Türkmenistan bilindiği üzere, 1917 Ekim Devrimi ile kurulan Sovyetler Birliği'nin Orta Asya'daki 5 cumhuriyetinden biri olup önce 1921 tarihinde Türkistan Özerk Sovyet Sosyalist Cumhuriyeti'ne bağlı Türkmenistan Oblastı olarak kurulur bilahare 1924 tarihinde de Türkmenistan Sosyalist Cumhuriyeti olarak birlik içerisinde yer almaya devam eder. Konumuz tarih olmadığı için bu konuya daha fazla girmeyi bir başka yazıya erteleyerek, devam edelim. Sosyalist Cumhuriyet ya herkes öğretim ve eğitim konusunda eşit haklara sahiptir gayri. Bu baptan yazı konumuzu oluşturacak, Türkmenistan Komünist Partisi son iki Merkez Komite 1. Sekreteri; Mukhamednazar Gapurov ile Saparmurat Niyazov  ve bugünkü sistemin son iki devlet başkanı Saparmurat Niyazov ile Kurbankulu Berdimuhammedov ilişkileri üstüne yaşananları aktarmak. Ekim devrimi öncesinde Türkmenistan'da bin kişiden ancak yedisi okuma yazma bilirken, 1946'da bu rakam bin kişide dokuz yüze çıkmış olmasına rağmen ehil ve akli davranışın galebe çalması mümkün olabilmiş midir? Yazıyı okuyup siz karar verin gari…

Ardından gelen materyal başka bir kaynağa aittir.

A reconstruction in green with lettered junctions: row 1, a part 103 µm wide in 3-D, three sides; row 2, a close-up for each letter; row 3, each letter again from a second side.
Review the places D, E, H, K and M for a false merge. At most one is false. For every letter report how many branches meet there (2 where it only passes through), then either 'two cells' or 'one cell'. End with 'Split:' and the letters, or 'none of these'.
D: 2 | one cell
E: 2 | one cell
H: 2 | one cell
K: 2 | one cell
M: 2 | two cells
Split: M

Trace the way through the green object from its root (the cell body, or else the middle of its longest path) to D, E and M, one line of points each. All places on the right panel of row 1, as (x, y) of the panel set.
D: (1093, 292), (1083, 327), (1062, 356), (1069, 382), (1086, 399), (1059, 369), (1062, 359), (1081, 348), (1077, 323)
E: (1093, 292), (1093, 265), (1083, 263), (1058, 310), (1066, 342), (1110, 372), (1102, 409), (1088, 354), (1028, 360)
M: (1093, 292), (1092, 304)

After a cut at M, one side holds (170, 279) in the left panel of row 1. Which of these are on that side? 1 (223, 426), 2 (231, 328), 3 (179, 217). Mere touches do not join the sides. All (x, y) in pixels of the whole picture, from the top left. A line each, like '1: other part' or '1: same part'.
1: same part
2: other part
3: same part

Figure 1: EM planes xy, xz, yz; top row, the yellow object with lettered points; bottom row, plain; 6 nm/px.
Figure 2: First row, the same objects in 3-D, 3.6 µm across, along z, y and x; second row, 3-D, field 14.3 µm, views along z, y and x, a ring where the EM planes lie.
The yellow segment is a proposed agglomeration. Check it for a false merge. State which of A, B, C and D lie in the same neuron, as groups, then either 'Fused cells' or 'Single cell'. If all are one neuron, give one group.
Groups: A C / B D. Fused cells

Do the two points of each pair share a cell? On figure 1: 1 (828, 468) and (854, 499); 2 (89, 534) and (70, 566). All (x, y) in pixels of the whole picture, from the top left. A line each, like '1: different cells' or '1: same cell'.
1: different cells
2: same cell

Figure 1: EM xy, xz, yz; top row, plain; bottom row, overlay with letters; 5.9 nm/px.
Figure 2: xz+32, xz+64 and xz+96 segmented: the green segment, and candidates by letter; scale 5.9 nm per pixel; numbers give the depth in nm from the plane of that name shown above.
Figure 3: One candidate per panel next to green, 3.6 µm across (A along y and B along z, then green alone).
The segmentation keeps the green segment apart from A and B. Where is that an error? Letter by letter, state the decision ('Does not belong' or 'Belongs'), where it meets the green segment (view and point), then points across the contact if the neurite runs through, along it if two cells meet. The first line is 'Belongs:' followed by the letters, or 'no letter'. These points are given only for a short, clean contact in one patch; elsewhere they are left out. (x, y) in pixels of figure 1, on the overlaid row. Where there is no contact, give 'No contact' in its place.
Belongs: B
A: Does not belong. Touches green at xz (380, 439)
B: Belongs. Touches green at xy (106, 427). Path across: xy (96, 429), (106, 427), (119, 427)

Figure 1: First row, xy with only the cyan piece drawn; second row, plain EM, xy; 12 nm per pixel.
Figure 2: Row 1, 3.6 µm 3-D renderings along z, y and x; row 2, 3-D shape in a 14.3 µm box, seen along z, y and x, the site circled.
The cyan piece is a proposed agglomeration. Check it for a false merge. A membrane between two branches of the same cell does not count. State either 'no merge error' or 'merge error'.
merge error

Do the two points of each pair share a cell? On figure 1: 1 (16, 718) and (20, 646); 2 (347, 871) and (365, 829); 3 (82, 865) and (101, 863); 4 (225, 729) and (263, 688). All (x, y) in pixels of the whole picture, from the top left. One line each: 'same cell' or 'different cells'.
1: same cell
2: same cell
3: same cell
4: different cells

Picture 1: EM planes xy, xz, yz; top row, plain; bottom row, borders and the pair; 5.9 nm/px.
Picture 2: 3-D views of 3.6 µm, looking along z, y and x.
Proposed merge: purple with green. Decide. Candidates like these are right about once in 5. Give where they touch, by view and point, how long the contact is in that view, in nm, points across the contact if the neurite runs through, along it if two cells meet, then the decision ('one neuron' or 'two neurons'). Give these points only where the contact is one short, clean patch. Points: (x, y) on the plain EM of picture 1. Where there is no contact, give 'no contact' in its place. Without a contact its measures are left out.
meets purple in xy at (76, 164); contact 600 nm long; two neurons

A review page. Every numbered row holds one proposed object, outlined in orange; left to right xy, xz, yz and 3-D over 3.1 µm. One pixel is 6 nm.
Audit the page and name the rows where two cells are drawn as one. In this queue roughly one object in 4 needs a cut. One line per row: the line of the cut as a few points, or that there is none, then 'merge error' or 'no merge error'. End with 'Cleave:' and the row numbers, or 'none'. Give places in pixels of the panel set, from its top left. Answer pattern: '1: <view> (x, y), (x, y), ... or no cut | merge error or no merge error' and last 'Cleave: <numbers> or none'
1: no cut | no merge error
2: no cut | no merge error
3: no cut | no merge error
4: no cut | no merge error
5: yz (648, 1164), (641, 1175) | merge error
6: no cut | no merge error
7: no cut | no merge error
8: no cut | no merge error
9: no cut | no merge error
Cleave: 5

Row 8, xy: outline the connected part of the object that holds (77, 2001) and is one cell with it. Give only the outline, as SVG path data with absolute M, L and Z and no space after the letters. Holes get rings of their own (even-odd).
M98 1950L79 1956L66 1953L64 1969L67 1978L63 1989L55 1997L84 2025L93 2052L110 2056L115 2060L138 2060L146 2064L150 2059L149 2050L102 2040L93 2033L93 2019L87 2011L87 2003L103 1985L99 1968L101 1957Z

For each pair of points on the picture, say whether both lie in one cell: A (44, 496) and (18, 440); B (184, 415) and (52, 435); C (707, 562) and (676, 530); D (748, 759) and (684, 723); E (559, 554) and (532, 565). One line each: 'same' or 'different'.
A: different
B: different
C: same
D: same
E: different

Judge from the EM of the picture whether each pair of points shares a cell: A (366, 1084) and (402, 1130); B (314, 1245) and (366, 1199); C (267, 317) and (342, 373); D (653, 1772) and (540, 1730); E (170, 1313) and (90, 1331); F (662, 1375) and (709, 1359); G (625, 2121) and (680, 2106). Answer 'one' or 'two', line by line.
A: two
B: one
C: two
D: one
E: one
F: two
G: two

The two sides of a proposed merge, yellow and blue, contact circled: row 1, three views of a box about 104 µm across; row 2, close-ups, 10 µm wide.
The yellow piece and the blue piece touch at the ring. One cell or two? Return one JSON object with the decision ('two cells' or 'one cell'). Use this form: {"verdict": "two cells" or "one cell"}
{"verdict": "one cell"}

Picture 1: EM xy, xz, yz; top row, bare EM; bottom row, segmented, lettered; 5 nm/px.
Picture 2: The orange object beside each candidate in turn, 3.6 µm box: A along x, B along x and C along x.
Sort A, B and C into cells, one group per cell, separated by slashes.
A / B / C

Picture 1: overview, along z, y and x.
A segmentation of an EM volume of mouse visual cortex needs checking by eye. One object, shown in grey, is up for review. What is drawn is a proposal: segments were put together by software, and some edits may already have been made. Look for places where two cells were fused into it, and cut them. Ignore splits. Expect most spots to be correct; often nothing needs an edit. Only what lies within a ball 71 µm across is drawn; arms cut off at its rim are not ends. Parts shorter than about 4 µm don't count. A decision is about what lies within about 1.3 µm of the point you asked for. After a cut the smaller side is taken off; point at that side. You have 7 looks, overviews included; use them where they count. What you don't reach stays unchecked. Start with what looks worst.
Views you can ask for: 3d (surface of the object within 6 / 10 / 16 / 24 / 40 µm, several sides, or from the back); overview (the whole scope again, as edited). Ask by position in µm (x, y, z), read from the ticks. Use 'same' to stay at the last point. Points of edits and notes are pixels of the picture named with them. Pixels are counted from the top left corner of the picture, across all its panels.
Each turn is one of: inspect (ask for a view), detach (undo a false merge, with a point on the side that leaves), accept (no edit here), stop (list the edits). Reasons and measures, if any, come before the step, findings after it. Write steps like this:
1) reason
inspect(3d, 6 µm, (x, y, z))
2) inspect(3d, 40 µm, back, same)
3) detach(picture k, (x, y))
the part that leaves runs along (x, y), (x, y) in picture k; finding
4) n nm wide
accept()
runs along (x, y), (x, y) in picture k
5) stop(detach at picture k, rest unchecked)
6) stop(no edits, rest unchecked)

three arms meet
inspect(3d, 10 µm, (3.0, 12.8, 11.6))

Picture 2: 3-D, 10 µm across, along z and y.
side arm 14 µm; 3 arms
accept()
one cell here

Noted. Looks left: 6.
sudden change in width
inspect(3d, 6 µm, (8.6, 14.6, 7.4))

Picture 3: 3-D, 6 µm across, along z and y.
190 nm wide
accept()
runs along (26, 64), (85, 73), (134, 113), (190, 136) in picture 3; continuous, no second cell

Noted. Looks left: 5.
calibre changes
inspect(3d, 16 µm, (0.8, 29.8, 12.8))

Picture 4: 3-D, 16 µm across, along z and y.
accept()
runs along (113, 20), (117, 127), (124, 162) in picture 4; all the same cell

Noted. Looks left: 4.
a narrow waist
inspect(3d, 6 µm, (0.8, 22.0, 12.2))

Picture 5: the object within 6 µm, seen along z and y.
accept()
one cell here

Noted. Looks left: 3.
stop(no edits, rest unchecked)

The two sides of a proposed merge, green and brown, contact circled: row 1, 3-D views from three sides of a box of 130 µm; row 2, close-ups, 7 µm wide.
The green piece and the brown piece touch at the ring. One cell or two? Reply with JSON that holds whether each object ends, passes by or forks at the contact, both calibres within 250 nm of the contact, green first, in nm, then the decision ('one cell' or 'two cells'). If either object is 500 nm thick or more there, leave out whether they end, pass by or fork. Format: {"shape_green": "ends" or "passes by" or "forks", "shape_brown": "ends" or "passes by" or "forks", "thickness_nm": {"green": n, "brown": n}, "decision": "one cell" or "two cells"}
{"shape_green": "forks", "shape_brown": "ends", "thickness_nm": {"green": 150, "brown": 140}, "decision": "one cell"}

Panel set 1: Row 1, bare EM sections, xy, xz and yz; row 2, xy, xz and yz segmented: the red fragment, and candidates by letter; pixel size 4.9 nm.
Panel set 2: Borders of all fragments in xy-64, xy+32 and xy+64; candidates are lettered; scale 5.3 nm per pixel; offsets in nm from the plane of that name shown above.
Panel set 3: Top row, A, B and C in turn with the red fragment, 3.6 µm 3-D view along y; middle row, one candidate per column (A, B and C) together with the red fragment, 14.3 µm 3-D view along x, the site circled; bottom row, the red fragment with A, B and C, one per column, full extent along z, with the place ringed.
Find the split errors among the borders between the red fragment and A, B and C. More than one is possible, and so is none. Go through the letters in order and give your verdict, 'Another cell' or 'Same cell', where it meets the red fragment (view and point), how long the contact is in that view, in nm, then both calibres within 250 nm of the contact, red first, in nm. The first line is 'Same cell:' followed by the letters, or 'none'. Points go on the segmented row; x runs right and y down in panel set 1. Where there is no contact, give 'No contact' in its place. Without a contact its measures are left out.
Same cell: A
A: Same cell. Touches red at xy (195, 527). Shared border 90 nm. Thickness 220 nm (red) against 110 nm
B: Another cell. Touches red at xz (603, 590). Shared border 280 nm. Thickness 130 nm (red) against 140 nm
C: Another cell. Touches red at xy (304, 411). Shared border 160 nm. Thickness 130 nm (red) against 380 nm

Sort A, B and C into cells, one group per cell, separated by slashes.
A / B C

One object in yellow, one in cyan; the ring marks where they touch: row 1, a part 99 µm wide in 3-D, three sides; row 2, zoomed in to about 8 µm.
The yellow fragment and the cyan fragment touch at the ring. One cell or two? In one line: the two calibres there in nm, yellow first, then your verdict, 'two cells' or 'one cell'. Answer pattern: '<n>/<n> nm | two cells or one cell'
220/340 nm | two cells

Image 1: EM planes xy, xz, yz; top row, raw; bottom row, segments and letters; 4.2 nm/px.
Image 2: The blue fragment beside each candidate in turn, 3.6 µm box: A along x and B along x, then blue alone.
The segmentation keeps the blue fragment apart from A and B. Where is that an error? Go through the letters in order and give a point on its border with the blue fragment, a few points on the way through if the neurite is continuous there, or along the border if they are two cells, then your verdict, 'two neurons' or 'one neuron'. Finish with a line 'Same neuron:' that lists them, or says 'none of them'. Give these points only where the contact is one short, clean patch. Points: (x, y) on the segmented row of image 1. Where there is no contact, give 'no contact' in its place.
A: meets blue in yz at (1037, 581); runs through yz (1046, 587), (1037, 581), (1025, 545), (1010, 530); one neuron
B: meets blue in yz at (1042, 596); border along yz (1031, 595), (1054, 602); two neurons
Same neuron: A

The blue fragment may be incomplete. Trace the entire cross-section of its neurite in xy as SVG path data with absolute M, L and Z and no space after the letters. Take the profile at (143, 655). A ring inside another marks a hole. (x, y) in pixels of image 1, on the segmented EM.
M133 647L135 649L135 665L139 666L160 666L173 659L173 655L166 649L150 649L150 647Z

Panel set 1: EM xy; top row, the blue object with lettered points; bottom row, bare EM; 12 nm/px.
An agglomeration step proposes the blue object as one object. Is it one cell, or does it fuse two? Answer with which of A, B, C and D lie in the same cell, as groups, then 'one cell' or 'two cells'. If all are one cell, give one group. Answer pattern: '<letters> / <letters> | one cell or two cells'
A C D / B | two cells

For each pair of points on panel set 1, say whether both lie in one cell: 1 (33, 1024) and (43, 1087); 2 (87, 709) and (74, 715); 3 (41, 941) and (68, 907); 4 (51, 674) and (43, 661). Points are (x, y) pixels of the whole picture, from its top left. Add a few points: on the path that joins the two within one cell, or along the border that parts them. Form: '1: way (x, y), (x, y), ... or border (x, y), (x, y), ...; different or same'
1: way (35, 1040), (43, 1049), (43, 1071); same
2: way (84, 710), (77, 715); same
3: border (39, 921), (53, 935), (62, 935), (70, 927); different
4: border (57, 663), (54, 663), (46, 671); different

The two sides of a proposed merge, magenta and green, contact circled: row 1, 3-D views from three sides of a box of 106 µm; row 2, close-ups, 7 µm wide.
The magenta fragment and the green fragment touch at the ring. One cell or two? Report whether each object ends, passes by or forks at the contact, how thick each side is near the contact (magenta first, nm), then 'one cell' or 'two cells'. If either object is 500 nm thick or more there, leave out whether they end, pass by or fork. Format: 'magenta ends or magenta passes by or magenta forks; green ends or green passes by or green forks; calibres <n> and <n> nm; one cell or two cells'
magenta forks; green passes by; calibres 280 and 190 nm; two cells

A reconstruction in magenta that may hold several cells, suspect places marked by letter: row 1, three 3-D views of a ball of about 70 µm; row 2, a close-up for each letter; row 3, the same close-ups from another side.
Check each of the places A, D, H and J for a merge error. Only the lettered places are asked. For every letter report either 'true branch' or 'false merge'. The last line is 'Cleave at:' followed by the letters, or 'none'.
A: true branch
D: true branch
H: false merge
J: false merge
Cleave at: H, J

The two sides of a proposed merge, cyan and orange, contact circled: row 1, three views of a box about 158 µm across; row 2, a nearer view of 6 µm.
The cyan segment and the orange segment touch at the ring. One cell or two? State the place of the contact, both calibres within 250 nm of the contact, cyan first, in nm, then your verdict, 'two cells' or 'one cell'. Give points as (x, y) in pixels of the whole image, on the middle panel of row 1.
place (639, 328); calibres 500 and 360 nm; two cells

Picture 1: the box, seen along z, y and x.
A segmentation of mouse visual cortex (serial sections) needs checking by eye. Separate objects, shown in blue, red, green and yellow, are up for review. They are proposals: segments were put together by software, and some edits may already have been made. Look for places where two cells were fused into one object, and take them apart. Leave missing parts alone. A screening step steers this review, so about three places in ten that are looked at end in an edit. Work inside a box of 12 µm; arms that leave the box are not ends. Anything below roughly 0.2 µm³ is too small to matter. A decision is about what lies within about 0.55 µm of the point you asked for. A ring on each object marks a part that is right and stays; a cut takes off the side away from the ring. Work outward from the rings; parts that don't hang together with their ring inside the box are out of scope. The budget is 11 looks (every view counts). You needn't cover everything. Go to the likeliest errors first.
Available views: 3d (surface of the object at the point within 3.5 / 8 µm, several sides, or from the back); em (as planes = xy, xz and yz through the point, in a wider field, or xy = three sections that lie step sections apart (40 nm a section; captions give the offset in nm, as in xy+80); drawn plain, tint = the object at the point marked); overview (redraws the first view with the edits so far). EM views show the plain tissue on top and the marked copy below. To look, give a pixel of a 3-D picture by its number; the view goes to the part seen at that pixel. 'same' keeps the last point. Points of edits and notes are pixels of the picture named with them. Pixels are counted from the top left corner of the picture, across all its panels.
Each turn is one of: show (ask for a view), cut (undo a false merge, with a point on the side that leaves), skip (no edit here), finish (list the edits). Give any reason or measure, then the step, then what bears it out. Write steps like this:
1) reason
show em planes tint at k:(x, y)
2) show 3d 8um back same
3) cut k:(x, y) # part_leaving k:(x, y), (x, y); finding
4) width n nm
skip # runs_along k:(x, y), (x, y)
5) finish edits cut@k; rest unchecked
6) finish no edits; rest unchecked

Mukhamednazar Gapurov; bir köylü ailenin çocuğu olarak Chardzhou (bugünkü Türkmenabad) bölgesinde dünyaya gelmiş, öğretmen okulunu bitirir, öğretmenlik yapar, emperyalizmin Sovyetleri işgal etme girişimine karşı tarihe “Büyük Vatanseverlik Savaşı” olarak geçen savaşa birlik komutanı olarak katılır, savaştaki yararlılıkları yanında ciddi yaralanmalar sonucu ordudan terhis edilir, terhisi takiben çeşitli okullarda öğretmenlik ve müdürlük yapar, politik hayatı da bu arada başlar, parti üyeliği ve çalışmaları neticesinde, öncelikle yerel düzeyde bilahare de ulusal düzeyde parti yetkilisi olur, nihayetinde de 1969 - 1985 tarihleri arasında Türkmenistan Komünist Partisi Merkez Komitesi 1. Sekreteri olarak görev yapar. Artık emeklilik gelip çatmıştır, bir köylü çocuğu olarak doğup Türkmenistan’ın 1 numaralı kişisi olan Gapurov’un önüne. Aşkabat yakınlarındaki Berzengi köyünde küçük bir köy evinde emeklilik hayatını sürdürmektedir. Partideki yerine ise Aşkabat yakınlarındaki Kıpçak köyünde bir işçi ailesinin çocuğu olarak doğan Saparmurat Niyazov gelmiştir.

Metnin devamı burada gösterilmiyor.